Titre, affiche et pitch plutôt trompeurs, on est dans un drama qui n'est ni un BL ni une comédie, et ils ne reflètent en rien l'authenticité et les intentions de ce drama.
On est sur une histoire qui va commencer par un petit mensonge un peu forcé, et motivé par des intentions louables au départ. Park Jin-seong est chef dans un petit établissement de nuit. L’une de ses clientes, Kim Ah-jin est employée d’une société de production et est à la recherche d’un chef gay pour son programme de télévision. Oui, drôle de concept en effet. Bref, Jin-seong étant coincé dans une situation financière compliquée, va se porter candidat à cette émission, faisant croire à tous qu’il est homosexuel (y compris à Ah-jin).
Partant de là, l’histoire se déroule avec un rythme plutôt lent et une ambiance réaliste. La réalisation est soignée, vraiment très jolie et la BO très sympa (bien qu’un peu répétitive).
Park Jin-seong est incarné par Jung Il-woo, que j’ai trouvé mou mais avec un regard très doux. Son perso réconforte les uns et les autres avec ses paroles et surtout sa cuisine. Sa partenaire à l’écran, Kang Ji-young, incarne une jeune femme simple et naturelle, mais parfois un peu nunuche à mon goût. Celui qui vient compléter notre trio, c’est le styliste de l’émission, Kang Tae-wan, qui va tomber amoureux de Jin-seong. Incarné par un Lee Hak-joo remarquable, qui joue avec sincérité et humilité, ce dernier a une mélancolie touchante dans le regard, et parvient à faire monter en puissance son personnage jusqu’à la fin. J’ai fini de regarder rien que pour lui.
Le déroulé de l’histoire est fait d’une intrigue autour de ce mensonge initial, et de toutes les péripéties autour du tournage de l’émission. Même si on est dans le contexte d'une société de production, les relations entre les protagonistes m’ont paru très humaines et pas trop superficielles. On a énormément de conversations toutes simples et pleines de vérités entre les protagonistes.
Les personnages secondaires font bien le job, avec la toujours excellente Gong Min-jung, et le mignon Park Sung-joon.

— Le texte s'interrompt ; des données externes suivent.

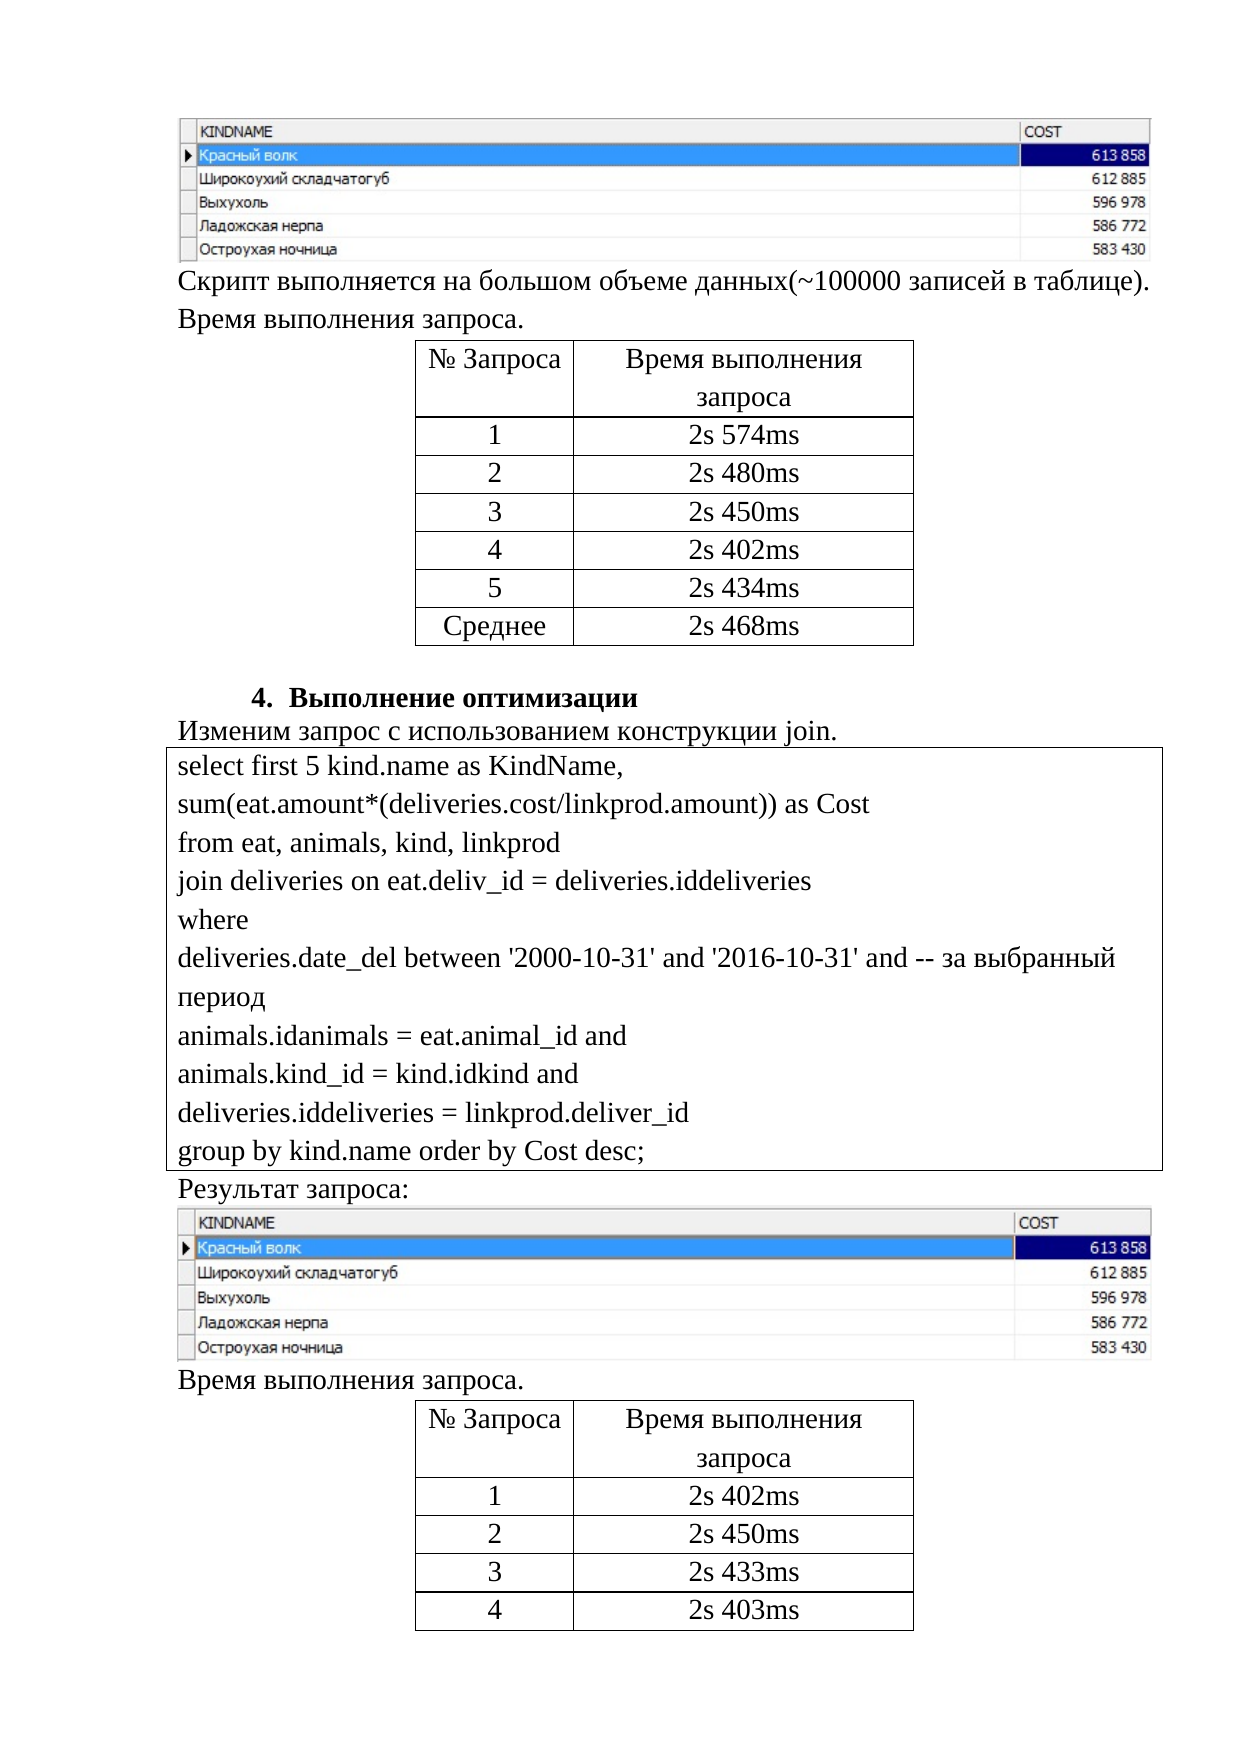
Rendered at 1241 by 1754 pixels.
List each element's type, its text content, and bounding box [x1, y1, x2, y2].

table_cell 2s 574ms [574, 418, 913, 454]
table_cell Среднее [416, 608, 573, 645]
text Скрипт выполняется на большом объеме данных(~100000 записей в таблице). [177, 263, 1152, 296]
text Время выполнения запроса. [177, 1362, 1152, 1395]
text Изменим запрос с использованием конструкции join. [177, 713, 1152, 747]
table_cell 5 [416, 570, 573, 607]
table_cell 2s 402ms [574, 532, 913, 569]
picture [177, 1205, 1152, 1362]
picture [177, 118, 1152, 263]
list Выполнение оптимизации [251, 680, 1152, 713]
table_cell 4 [416, 1593, 573, 1629]
table_cell 2 [416, 1516, 573, 1553]
table_cell 2s 480ms [574, 456, 913, 493]
table_cell 4 [416, 532, 573, 569]
table_header Время выполнения запроса [574, 341, 913, 416]
table_cell 2s 450ms [574, 494, 913, 531]
table_cell 2s 450ms [574, 1516, 913, 1553]
table_cell 2 [416, 456, 573, 493]
text Время выполнения запроса. [177, 301, 1152, 335]
table_cell 2s 433ms [574, 1554, 913, 1591]
table_cell 1 [416, 1478, 573, 1515]
table_header Время выполнения запроса [574, 1401, 913, 1477]
table_cell 2s 403ms [574, 1593, 913, 1629]
table_cell 2s 468ms [574, 608, 913, 645]
table_cell 2s 434ms [574, 570, 913, 607]
table_cell 1 [416, 418, 573, 454]
table_header № Запроса [416, 1401, 573, 1477]
table_cell 2s 402ms [574, 1478, 913, 1515]
table_header № Запроса [416, 341, 573, 416]
text Результат запроса: [177, 1171, 1152, 1205]
table_cell 3 [416, 1554, 573, 1591]
table_cell 3 [416, 494, 573, 531]
table_header select first 5 kind.name as KindName, sum(eat.amount*(deliveries.cost/linkprod.amount)) as Cost from eat, animals, kind, linkprod join deliveries on eat.deliv_id = deliveries.iddeliveries where deliveries.date_del between '2000-10-31' and '2016-10-31' and -- за выбранный период animals.idanimals = eat.animal_id and animals.kind_id = kind.idkind and deliveries.iddeliveries = linkprod.deliver_id group by kind.name order by Cost desc; [167, 748, 1162, 1170]
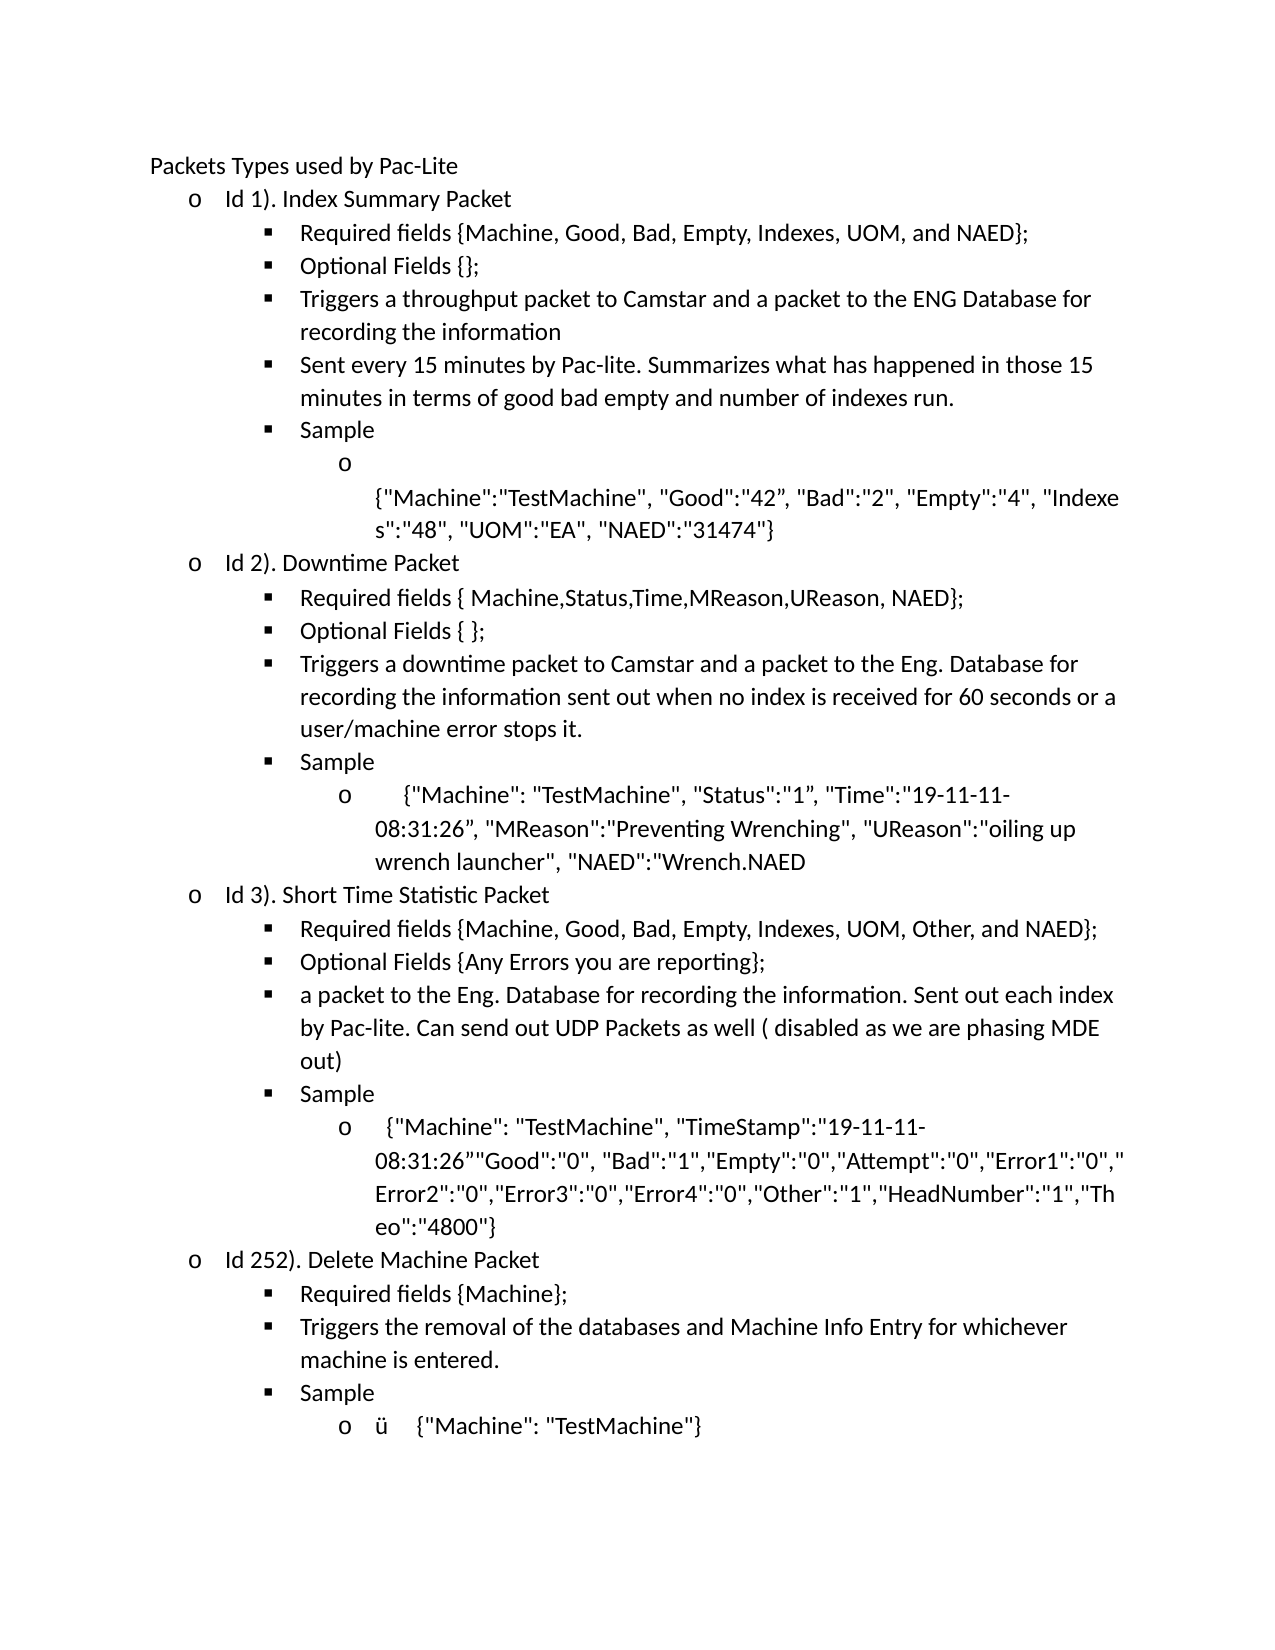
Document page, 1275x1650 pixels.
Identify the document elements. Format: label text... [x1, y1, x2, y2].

list Id 2). Downtime Packet [187, 548, 1125, 579]
list {"Machine":"TestMachine", "Good":"42”, "Bad":"2", "Empty":"4", "Indexes":"48", "UOM":"EA", "NAED":"31474"} [337, 448, 1125, 545]
list Id 252). Delete Machine Packet [187, 1244, 1125, 1276]
list Sample [262, 746, 1125, 777]
list Triggers the removal of the databases and Machine Info Entry for whichever machine is entered. [262, 1311, 1125, 1375]
list {"Machine": "TestMachine", "Status":"1”, "Time":"19-11-11-08:31:26”, "MReason":"Preventing Wrenching", "UReason":"oiling up wrench launcher", "NAED":"Wrench.NAED [337, 779, 1125, 877]
list Sample [262, 415, 1125, 445]
list Sample [262, 1377, 1125, 1408]
list Optional Fields {}; [262, 250, 1125, 281]
list Triggers a downtime packet to Camstar and a packet to the Eng. Database for recording the information sent out when no index is received for 60 seconds or a user/machine error stops it. [262, 648, 1125, 744]
list Optional Fields {Any Errors you are reporting}; [262, 947, 1125, 977]
list Id 1). Index Summary Packet [187, 183, 1125, 215]
list Optional Fields { }; [262, 615, 1125, 645]
list Required fields {Machine, Good, Bad, Empty, Indexes, UOM, and NAED}; [262, 217, 1125, 248]
list Required fields {Machine, Good, Bad, Empty, Indexes, UOM, Other, and NAED}; [262, 914, 1125, 944]
list Packets Types used by Pac-Lite [150, 150, 1125, 181]
list Sample [262, 1078, 1125, 1109]
list a packet to the Eng. Database for recording the information. Sent out each index by Pac-lite. Can send out UDP Packets as well ( disabled as we are phasing MDE out) [262, 979, 1125, 1076]
list Required fields { Machine,Status,Time,MReason,UReason, NAED}; [262, 582, 1125, 612]
list Required fields {Machine}; [262, 1278, 1125, 1309]
list ü {"Machine": "TestMachine"} [337, 1410, 1125, 1442]
list Triggers a throughput packet to Camstar and a packet to the ENG Database for recording the information [262, 283, 1125, 346]
list {"Machine": "TestMachine", "TimeStamp":"19-11-11-08:31:26”"Good":"0", "Bad":"1","Empty":"0","Attempt":"0","Error1":"0","Error2":"0","Error3":"0","Error4":"0","Other":"1","HeadNumber":"1","Theo":"4800"} [337, 1111, 1125, 1242]
list Sent every 15 minutes by Pac-lite. Summarizes what has happened in those 15 minutes in terms of good bad empty and number of indexes run. [262, 349, 1125, 412]
list Id 3). Short Time Statistic Packet [187, 879, 1125, 911]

Le premier tiers est vraiment sympa et passe tout seul. Après arrivent les petites choses qui fâchent, le voyage improvisé à la plage (pas vraiment crédible), les mensonges en cascade qui deviennent fatigants, et surtout les effets comiques maladroits et complètement ratés voire malaisants pour les comédiens.
Arrivée à l'épisode 8 , je me suis forcée un peu, uniquement par intérêt pour le perso de Tae-wan, le mieux écrit et le plus développé. Car cette deuxième moitié présente de vrais problèmes de rythme. Heureusement c’est aussi là que sont développées les quelques aspects intéressants sur l’homophobie, la perception des homosexuels dans la société, dans la famille, les relations avec les parents… Autant ces réflexions ont le mérite d’être présentes, autant elles auraient pu être mieux exploitées en recentrant l’histoire sur Tae-wan plutôt que de s’empêtrer dans les histoires de la société de production dont je me contrefous personnellement. Bref.
Et la nourriture dans tout ça, me direz-vous ? Et bien, elle est là et bien mise en avant. Elle est là pour vous réconforter, pour vous faire voyager, ou vous souvenir d’un beau moment… La cuisine qui est montrée, c’est celle qui peut vous émouvoir et vous donner du courage.
Le dernier épisode est un peu pathétique, avec une Kim Ah-jin qui doit assumer les conséquences d’un mensonge dont elle ignorait tout, et surtout toutes les pleurnicheries que cela entraîne.
Voilà, je reste sur une frustration quand je vois les petits éclairs de génie et les moments de grâce que ce drama a su créer, suivis des scènes totalement inutiles et qui détournent les belles émotions qu'on vient de ressentir. C’est beau et c’est dommage à la fois. Je mets un généreux 8 pour Lee Hak-joo.